Projenin; cam ve krom fabrikalarından çıkacak atıkları Silifke’nin verimli topraklarına, zeytinliklerine ve su kaynaklarına taşıyacak olması, köylülerde açık bir yaşam kaygısına dönüştü. Yerelde yükselen itirazların simge isimlerinden Yeşilovacık Muhtarı Ömer Yaser Yalvar, durumun vahametini şöyle özetledi:
“İnce kuvars kumu atıklarının taşınması ve depolanması sırasında oluşacak tozlar hava, su ve toprak kirliliğine yol açacaktır.”
Bölge halkı, yerleşim yerine bu kadar yakın noktaya “atık depolama sahası” kurulmasının hiçbir şehircilik ilkesiyle, bilimsel kriterle ve vicdanla örtüşmediğini belirterek tepki gösteriyor.
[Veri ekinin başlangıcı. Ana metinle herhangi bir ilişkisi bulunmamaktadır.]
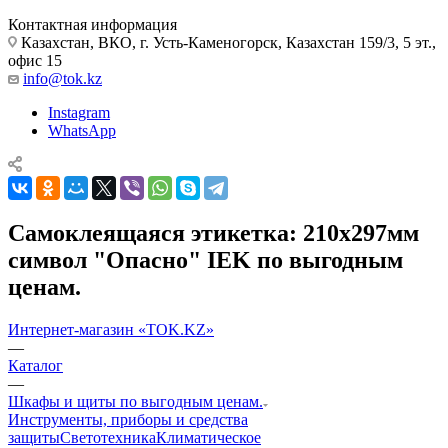
Контактная информация
Казахстан, ВКО, г. Усть-Каменогорск, Казахстан 159/3, 5 эт.,
офис 15
info@tok.kz
Instagram
WhatsApp
Самоклеящаяся этикетка: 210х297мм
символ "Опасно" IEK по выгодным
ценам.
Интернет-магазин «TOK.KZ»
—
Каталог
—
Шкафы и щиты по выгодным ценам.
Инструменты, приборы и средства
защиты
Светотехника
Климатическое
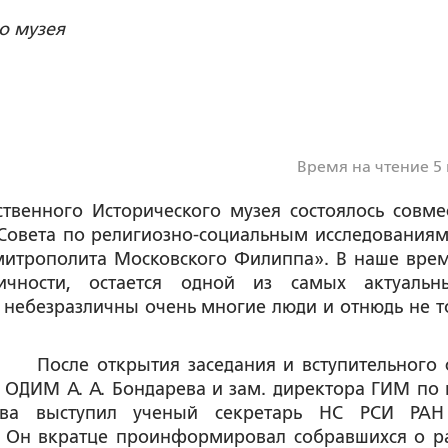
о музея
Время на чтение 5
твенного Исторического музея состоялось совме
Совета по религиозно-социальным исследованиям
митрополита Московского Филиппа».
В наше врем
чности, остается одной из самых актуаль
 небезразличны очень многие люди и отнюдь не т
После открытия заседания и вступительного 
а ОДИМ
А. А. Бондарева
и зам. директора ГИМ по 
ва
выступил ученый секретарь НС РСИ Р
. Он вкратце проинформировал собравшихся о р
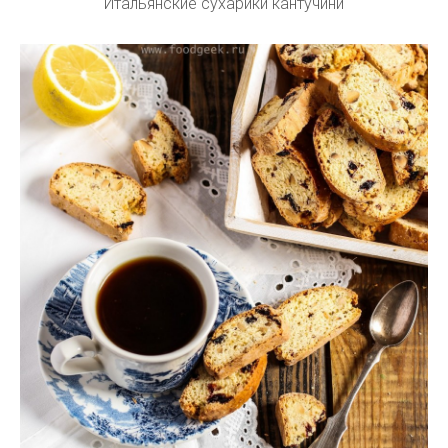
Итальянские сухарики кантучини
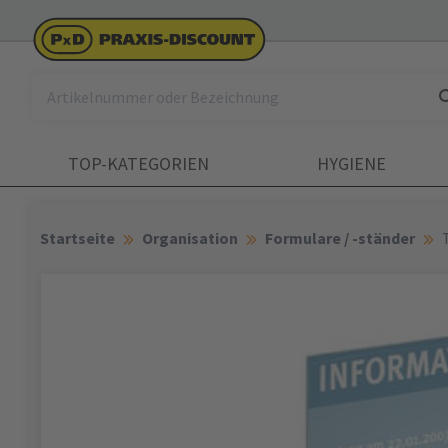
TOP-KATEGORIEN
HYGIENE
Startseite
Organisation
Formulare / -ständer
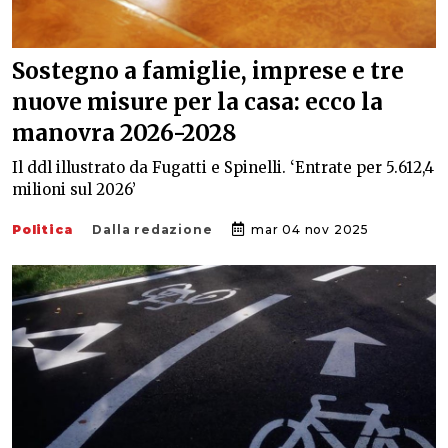
Sostegno a famiglie, imprese e tre
nuove misure per la casa: ecco la
manovra 2026-2028
Il ddl illustrato da Fugatti e Spinelli. ‘Entrate per 5.612,4
milioni sul 2026’
Politica
Dalla redazione
mar 04 nov 2025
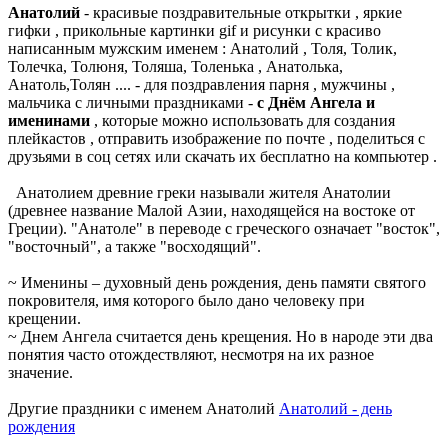
Анатолий
- красивые поздравительные открытки , яркие
гифки , прикольные картинки gif и рисунки с красиво
написанным мужским именем : Анатолий , Толя, Толик,
Толечка, Толюня, Толяша, Толенька , Анатолька,
Анатоль,Толян .... - для поздравления парня , мужчины ,
мальчика с личными праздниками -
с Днём Ангела и
именинами
, которые можно использовать для создания
плейкастов , отправить изображение по почте , поделиться с
друзьями в соц сетях или скачать их бесплатно на компьютер .
Анатолием древние греки называли жителя Анатолии
(древнее название Малой Азии, находящейся на востоке от
Греции). "Анатоле" в переводе с греческого означает "восток",
"восточный", а также "восходящий".
~ Именины – духовный день рождения, день памяти святого
покровителя, имя которого было дано человеку при
крещении.
~ Днем Ангела считается день крещения. Но в народе эти два
понятия часто отождествляют, несмотря на их разное
значение.
Другие праздники с именем Анатолий
Анатолий - день
рождения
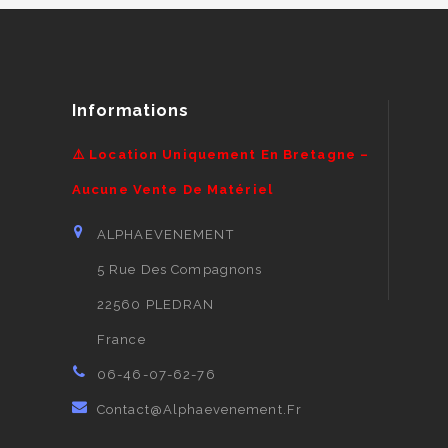
Informations
⚠️ Location Uniquement En Bretagne –
Aucune Vente De Matériel
ALPHAEVENEMENT
5 Rue Des Compagnons
22560 PLEDRAN
France
06-46-07-62-76
Contact@alphaevenement.fr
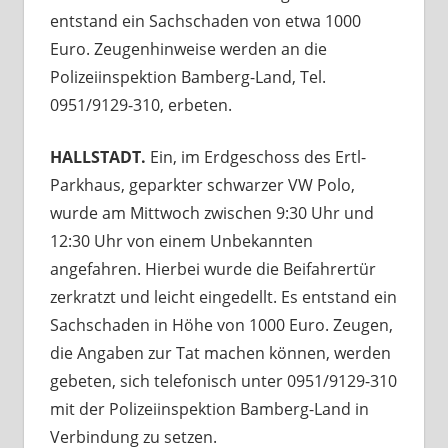
entstand ein Sachschaden von etwa 1000
Euro. Zeugenhinweise werden an die
Polizeiinspektion Bamberg-Land, Tel.
0951/9129-310, erbeten.
HALLSTADT.
Ein, im Erdgeschoss des Ertl-
Parkhaus, geparkter schwarzer VW Polo,
wurde am Mittwoch zwischen 9:30 Uhr und
12:30 Uhr von einem Unbekannten
angefahren. Hierbei wurde die Beifahrertür
zerkratzt und leicht eingedellt. Es entstand ein
Sachschaden in Höhe von 1000 Euro. Zeugen,
die Angaben zur Tat machen können, werden
gebeten, sich telefonisch unter 0951/9129-310
mit der Polizeiinspektion Bamberg-Land in
Verbindung zu setzen.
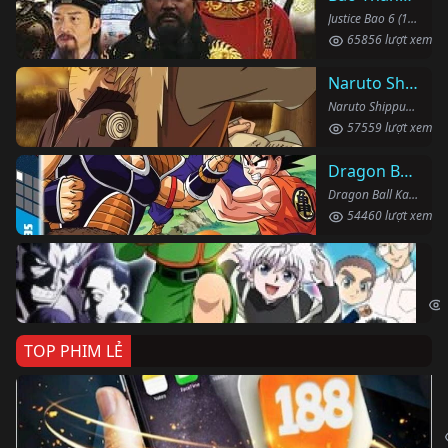
Justice Bao 6 (1993)
65856 lượt xem
Naruto Shippuden
Naruto Shippuden (2007)
57559 lượt xem
Dragon Ball Kai
Dragon Ball Kai (2019)
54460 lượt xem
Th
Hun
TOP PHIM LẺ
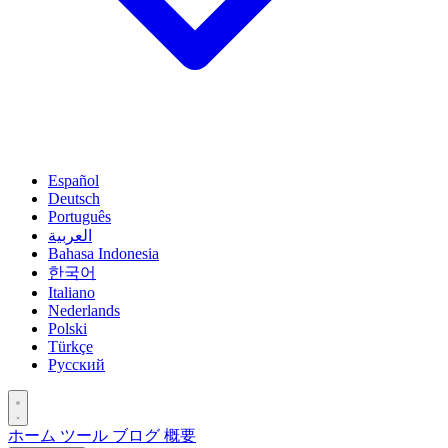
Español
Deutsch
Português
العربية
Bahasa Indonesia
한국어
Italiano
Nederlands
Polski
Türkçe
Русский
ホーム
ツール
ブログ
概要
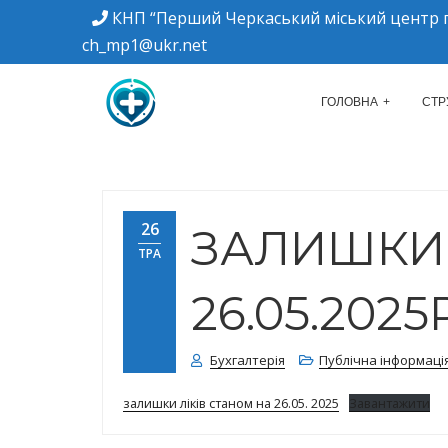
КНП “Перший Черкаський міський центр п
ch_mp1@ukr.net
м. Черкаси, вулиця Дахнівська, 34
КНП "ПЕРШИЙ Ч
ГОЛОВНА
СТР
26
ЗАЛИШКИ 
ТРА
26.05.2025Р
Бухгалтерія
Публічна інформаці
залишки ліків станом на 26.05. 2025
Завантажити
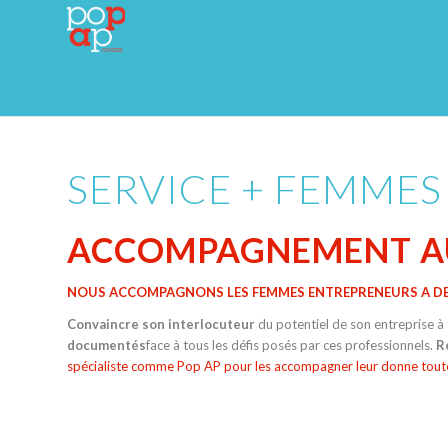
SERVICE + FEMME
ACCOMPAGNEMENT AU
NOUS ACCOMPAGNONS LES FEMMES ENTREPRENEURS A DES
Convaincre son interlocuteur
du potentiel de son entreprise à 
documentés
face à tous les défis posés par ces professionnels.
R
spécialiste comme Pop AP pour les accompagner leur donne toute l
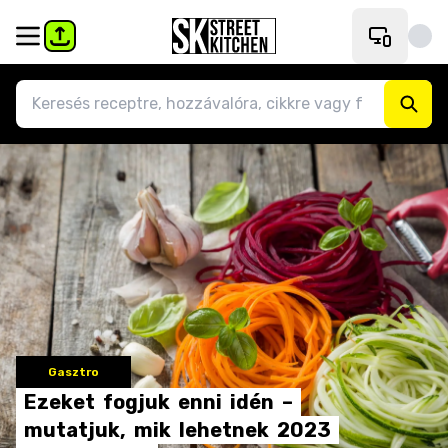
Gasztro
Ezeket
fogjuk
enni
idén
–
mutatjuk,
mik
lehetnek
2023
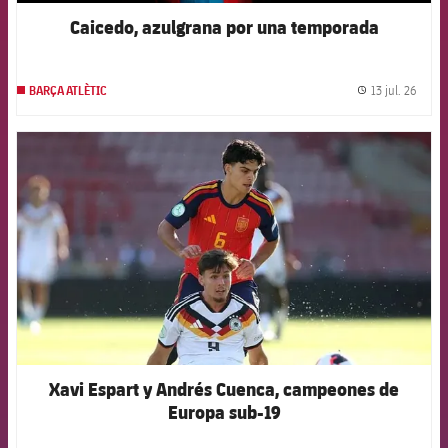
Caicedo, azulgrana por una temporada
13 jul. 26
BARÇA ATLÈTIC
label.
FCB Barcelona badge
Xavi Espart y Andrés Cuenca, campeones de
Europa sub-19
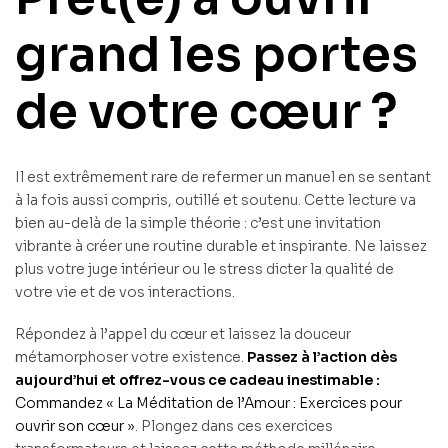
grand les portes
de votre cœur ?
Il est extrêmement rare de refermer un manuel en se sentant
à la fois aussi compris, outillé et soutenu. Cette lecture va
bien au-delà de la simple théorie : c’est une invitation
vibrante à créer une routine durable et inspirante. Ne laissez
plus votre juge intérieur ou le stress dicter la qualité de
votre vie et de vos interactions.
Répondez à l’appel du cœur et laissez la douceur
métamorphoser votre existence.
Passez à l’action dès
aujourd’hui et offrez-vous ce cadeau inestimable :
Commandez « La Méditation de l’Amour : Exercices pour
ouvrir son cœur »
. Plongez dans ces exercices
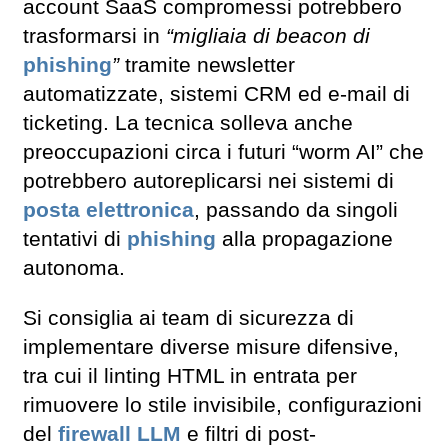
account SaaS compromessi potrebbero
trasformarsi in
“migliaia di beacon di
phishing
”
tramite newsletter
automatizzate, sistemi CRM ed e-mail di
ticketing. La tecnica solleva anche
preoccupazioni circa i futuri “worm AI” che
potrebbero autoreplicarsi nei sistemi di
posta elettronica
, passando da singoli
tentativi di
phishing
alla propagazione
autonoma.
Si consiglia ai team di sicurezza di
implementare diverse misure difensive,
tra cui il linting HTML in entrata per
rimuovere lo stile invisibile, configurazioni
del
firewall
LLM
e filtri di post-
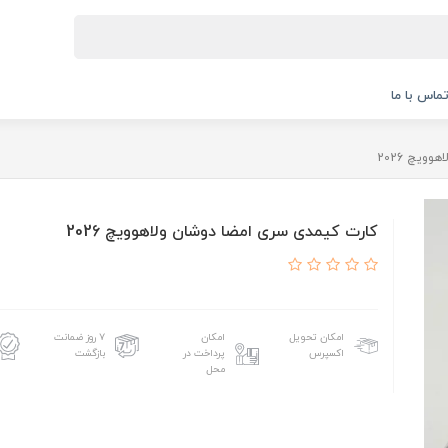
ماس با ما
ویچ 2026
کارت کیمدی سری امضا دوشان ولاهوویچ 2026
امکان تحویل
امکان
۷ روز ضمانت
اکسپرس
پرداخت در
بازگشت
محل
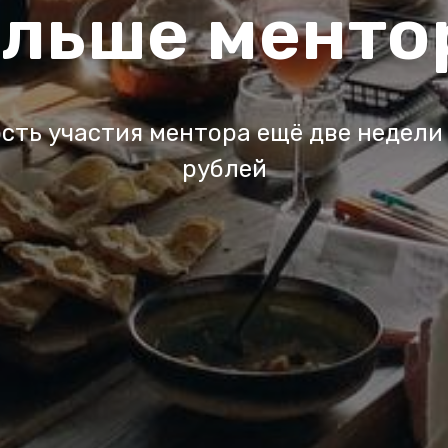
льше менто
сть участия ментора ещё две недели
рублей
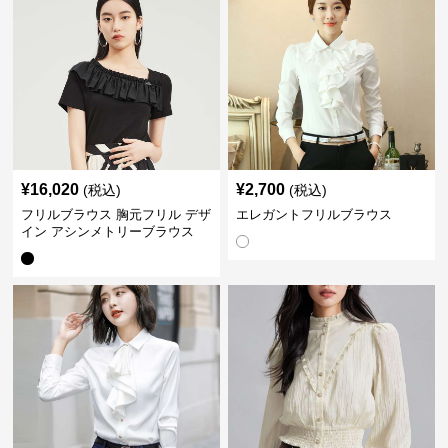
¥
16,020
¥
2,700
(税込)
(税込)
フリルブラウス 胸元フリル デザ
エレガントフリルブラウス
イン アシンメトリーブラウス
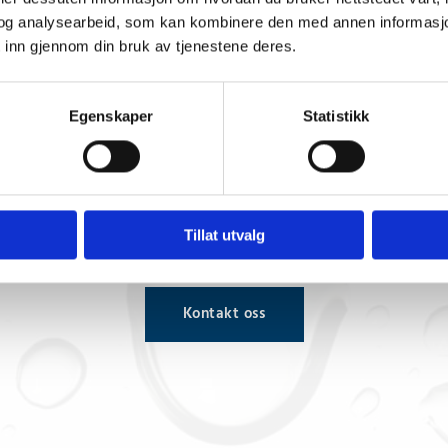
50 kg
og analysearbeid, som kan kombinere den med annen informasjon d
 inn gjennom din bruk av tjenestene deres.
Egenskaper
Statistikk
Har du noen spørsmål?
ontakt på
post@nps-as.no
eller telefon
63 88 
Tillat utvalg
Kontakt oss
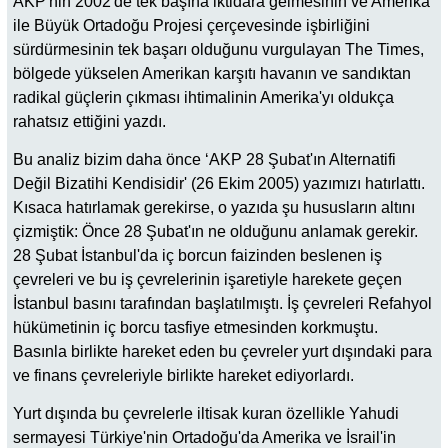
AKP'nin 2002'de tek başına iktidara gelmesinin ve Amerika
ile Büyük Ortadoğu Projesi çerçevesinde işbirliğini
sürdürmesinin tek başarı olduğunu vurgulayan The Times,
bölgede yükselen Amerikan karşıtı havanın ve sandıktan
radikal güçlerin çıkması ihtimalinin Amerika'yı oldukça
rahatsız ettiğini yazdı.
Bu analiz bizim daha önce ‘AKP 28 Şubat'ın Alternatifi
Değil Bizatihi Kendisidir' (26 Ekim 2005) yazımızı hatırlattı.
Kısaca hatırlamak gerekirse, o yazıda şu hususların altını
çizmiştik: Önce 28 Şubat'ın ne olduğunu anlamak gerekir.
28 Şubat İstanbul'da iç borcun faizinden beslenen iş
çevreleri ve bu iş çevrelerinin işaretiyle harekete geçen
İstanbul basını tarafından başlatılmıştı. İş çevreleri Refahyol
hükümetinin iç borcu tasfiye etmesinden korkmuştu.
Basınla birlikte hareket eden bu çevreler yurt dışındaki para
ve finans çevreleriyle birlikte hareket ediyorlardı.
Yurt dışında bu çevrelerle iltisak kuran özellikle Yahudi
sermayesi Türkiye'nin Ortadoğu'da Amerika ve İsrail'in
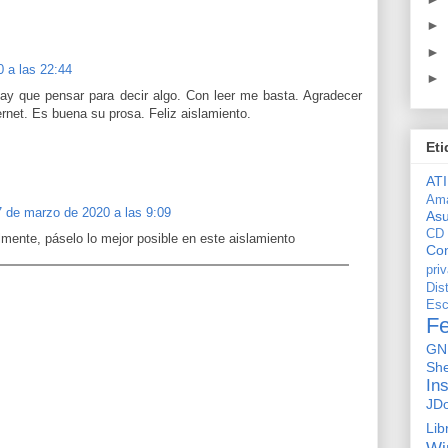
►
►
 a las 22:44
►
ay que pensar para decir algo. Con leer me basta. Agradecer
rnet. Es buena su prosa. Feliz aislamiento.
Eti
ATI
Am
7 de marzo de 2020 a las 9:09
As
CD
mente, páselo lo mejor posible en este aislamiento
Con
pri
Dis
Esc
F
GN
She
In
JD
Lib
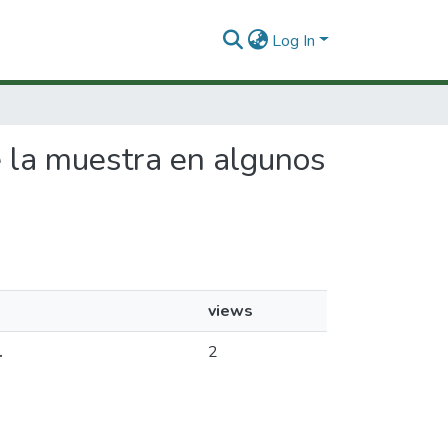
Log In
e la muestra en algunos
views
.
2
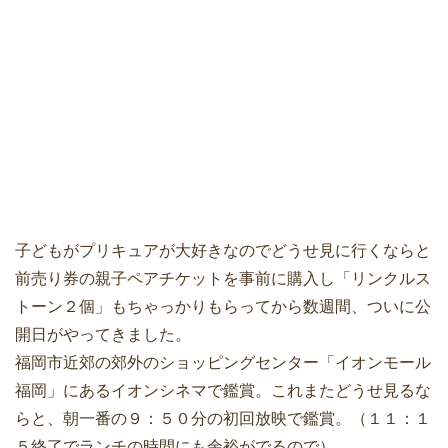
子どもがプリキュアが大好きなのでどうせ見に行くならと
前売り券の親子ペアチケットを事前に購入し「リンクルス
トーン２個」もちゃっかりもらってから数週間、ついに公
開日がやってきました。
福岡市近郊の郊外のショッピングセンター「イオンモール
福岡」にあるイオンシネマで鑑賞。これまたどうせ見るな
らと、朝一番の９：５０分の初回放映で鑑賞。（１１：１
５終了でランチの時間にも余裕がでるので）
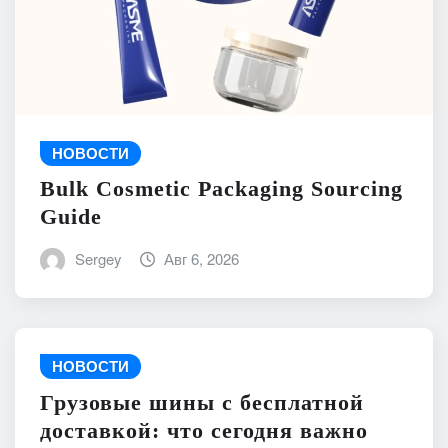
НОВОСТИ
Bulk Cosmetic Packaging Sourcing
Guide
Sergey
Авг 6, 2026
НОВОСТИ
Грузовые шины с бесплатной
доставкой: что сегодня важно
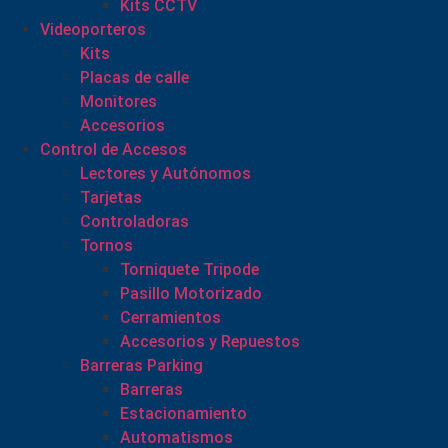
Kits CCTV
Videoporteros
Kits
Placas de calle
Monitores
Accesorios
Control de Accesos
Lectores y Autónomos
Tarjetas
Controladoras
Tornos
Torniquete Tripode
Pasillo Motorizado
Cerramientos
Accesorios y Repuestos
Barreras Parking
Barreras
Estacionamiento
Automatismos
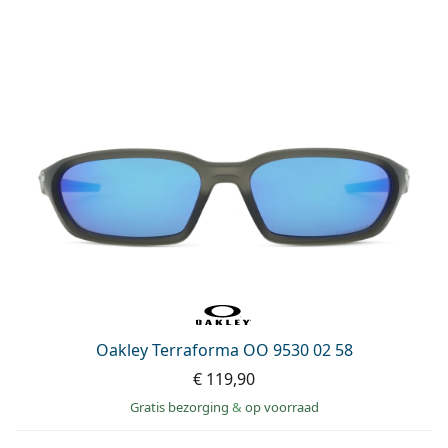
Oakley Terraforma OO 9530 02 58
€ 119,90
Gratis bezorging
&
op voorraad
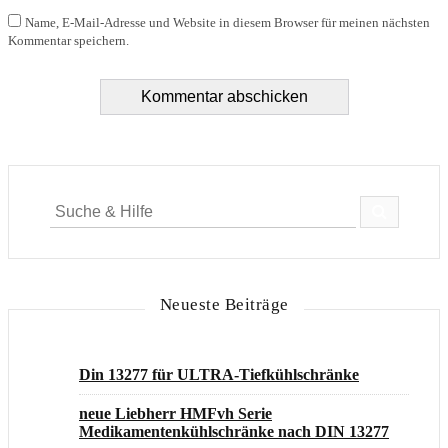
Name, E-Mail-Adresse und Website in diesem Browser für meinen nächsten
Kommentar speichern.
Suche
für:
Neueste Beiträge
Din 13277 für ULTRA-Tiefkühlschränke
neue Liebherr HMFvh Serie
Medikamentenkühlschränke nach DIN 13277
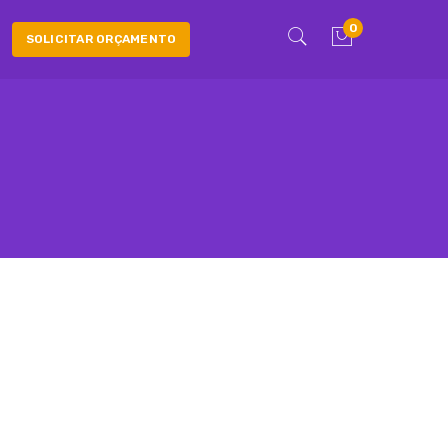
0
SOLICITAR ORÇAMENTO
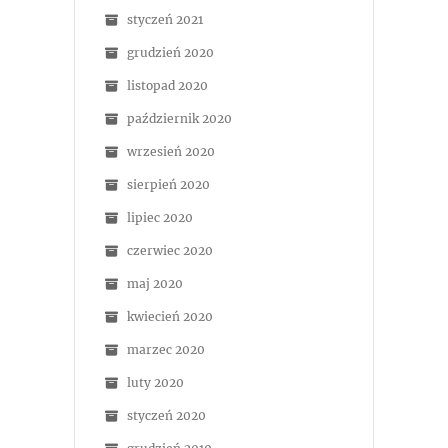
styczeń 2021
grudzień 2020
listopad 2020
październik 2020
wrzesień 2020
sierpień 2020
lipiec 2020
czerwiec 2020
maj 2020
kwiecień 2020
marzec 2020
luty 2020
styczeń 2020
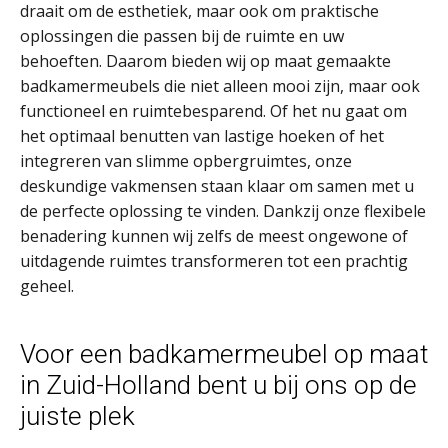
draait om de esthetiek, maar ook om praktische
oplossingen die passen bij de ruimte en uw
behoeften. Daarom bieden wij op maat gemaakte
badkamermeubels die niet alleen mooi zijn, maar ook
functioneel en ruimtebesparend. Of het nu gaat om
het optimaal benutten van lastige hoeken of het
integreren van slimme opbergruimtes, onze
deskundige vakmensen staan klaar om samen met u
de perfecte oplossing te vinden. Dankzij onze flexibele
benadering kunnen wij zelfs de meest ongewone of
uitdagende ruimtes transformeren tot een prachtig
geheel.
Voor een badkamermeubel op maat
in Zuid-Holland bent u bij ons op de
juiste plek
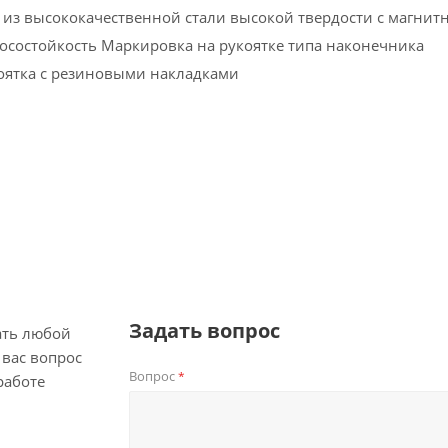
 из высококачественной стали высокой твердости с магни
осостойкость Маркировка на рукоятке типа наконечника
оятка с резиновыми накладками
Задать вопрос
ать любой
вас вопрос
Вопрос
*
работе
Projenin teknik adıyla sunulan tesisin, gerçekte “kuvars tozu, zehir sızıntısı ve uzun vadede kanser riski” anlamına geldiğini savunuyorlar.
Mersin Valiliği Çevre, Şehircilik ve İklim Değişikliği İl Müdürlüğü tarafından askıya çıkarılan ÇED duyurusu ise kritik bir eşik olarak görülüyor. Silifkeliler, 10 günlük askı süresinin “son çıkış” olduğunun altını çiziyor.
Halktan ve çevre örgütlerinden yükselen ortak çağrı net:
“Kağıt üzerinde uygun görünen projeler, sahada ölüm demektir. ÇED süreci evrak işi değildir; bu topraklarda yaşayan herkesin vebalini taşır.”
Silifke’de köy muhtarlarının öncülük ettiği karşı duruş, sadece bölge halkının değil, “Ben Silifkeliyim”, “Ben Mersinliyim”, “Ben doğayı seviyorum” diyen herkesin sahip çıktığı geniş bir toplumsal tepkiye dönüşmüş durumda.
Bölge sakinleri, Şişecam Grubu ve Camiş Madencilik A.Ş.’ye çağrıda bulunuyor:
“Bu projeyi iptal edin. Halkın istemediği yerde ısrar etmek yatırım değil, dayatmadır.”
Silifkeliler, Akdeniz’in mavisini, bereketli topraklarını ve temiz havasını korumakta kararlı. Tepkinin ortak cümlesi:
“Bu memleketin insanı toprağını rant uğruna heba ettirmez.”